Son ton narquois ne me plaît pas du tout, si je pouvais je lui mettrais bien un poing dans la gueule.

— Alors, la Essiaire Deux ?

Je ne sais pas même pas quoi répondre.

— Je n’ai aucune idée de ce que c’est.

J’ai menti de nombreuses fois dans ma vie, j’ai caché de nombreuses vérités, mais aujourd’hui, je ne mens pas : si une telle équipe existe, je ne la connais pas. C’est peut-être une équipe spéciale du gouvernement.

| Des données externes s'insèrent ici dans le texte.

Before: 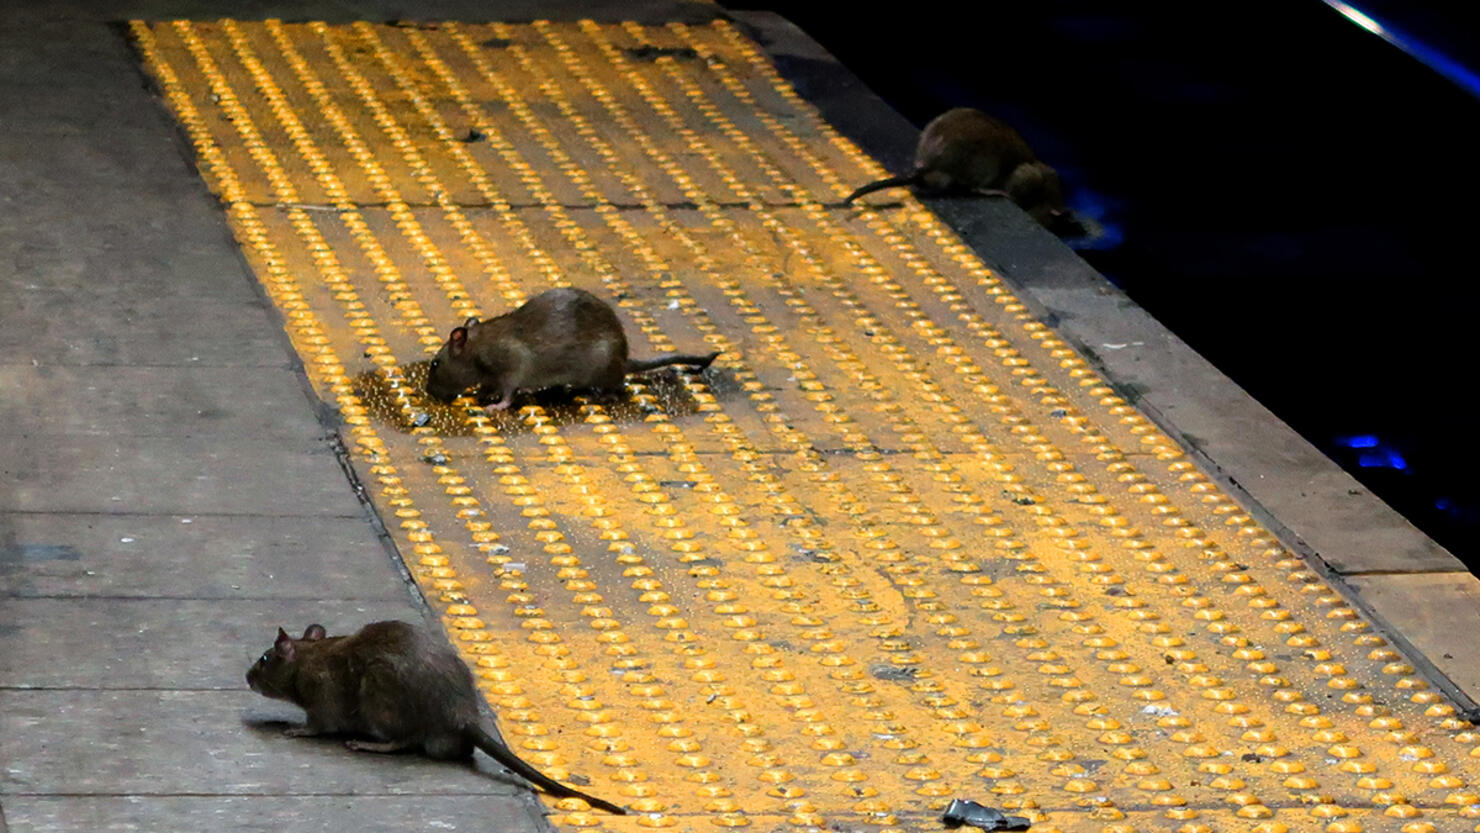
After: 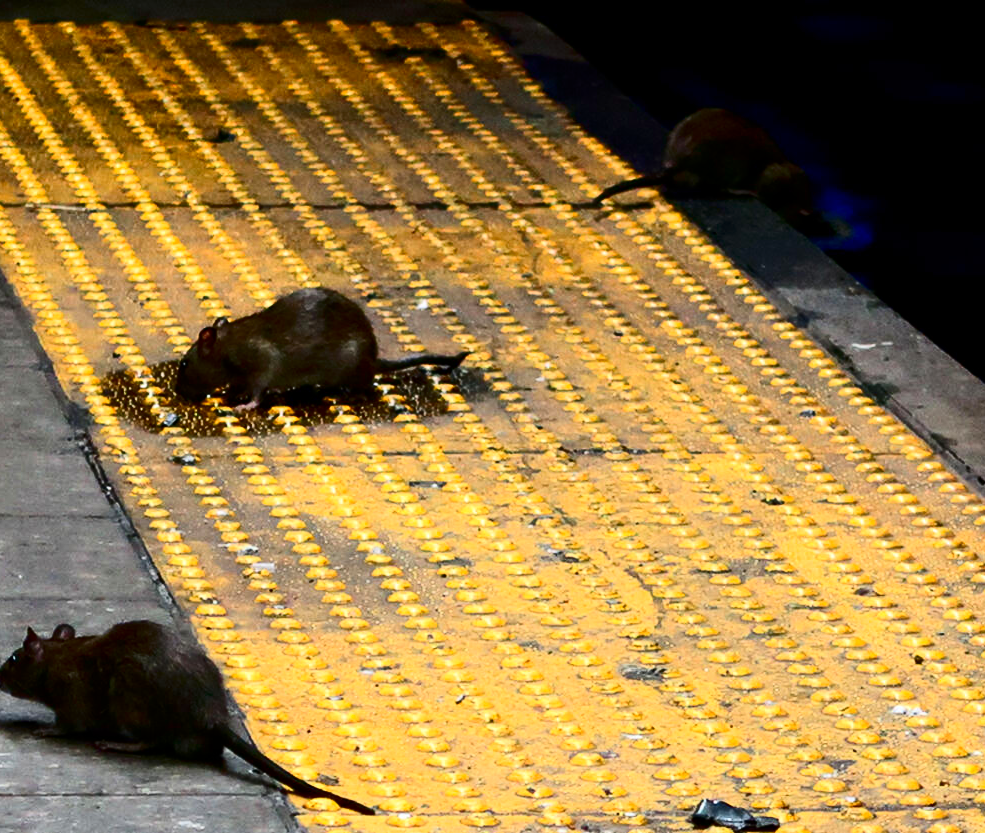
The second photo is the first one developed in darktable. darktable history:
crop: left 16.995%, right 16.448%
contrast brightness saturation: contrast 0.327, brightness -0.072, saturation 0.173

— Je n’en fais pas partie.

Je dis encore la vérité.

— Alors tu es un agent d’une autre Effiaime.

Hein ?

— Pas de la Trois, là, celle avec les chars d’assaut, ils ne recruteraient pas un avorton dans ton genre.

Enculé…

— De la Quatre, alors ? Ils ont une dent contre nous.

De quoi ils causent, putain ? Je ne sais même pas si je veux savoir, peut-être que ça vaut mieux. Parfois il est mieux de rester ignorant.

Mais qu’est-ce qu’ils vont dire si je pose la question ?

— Ne t’en fais pas, Leo, on découvrira bien de quelle Effiaimme ou Essiaire tu fais partie.

Il me force à le regarder.

— Et si tu ne veux pas parler, on te fera quand même parler.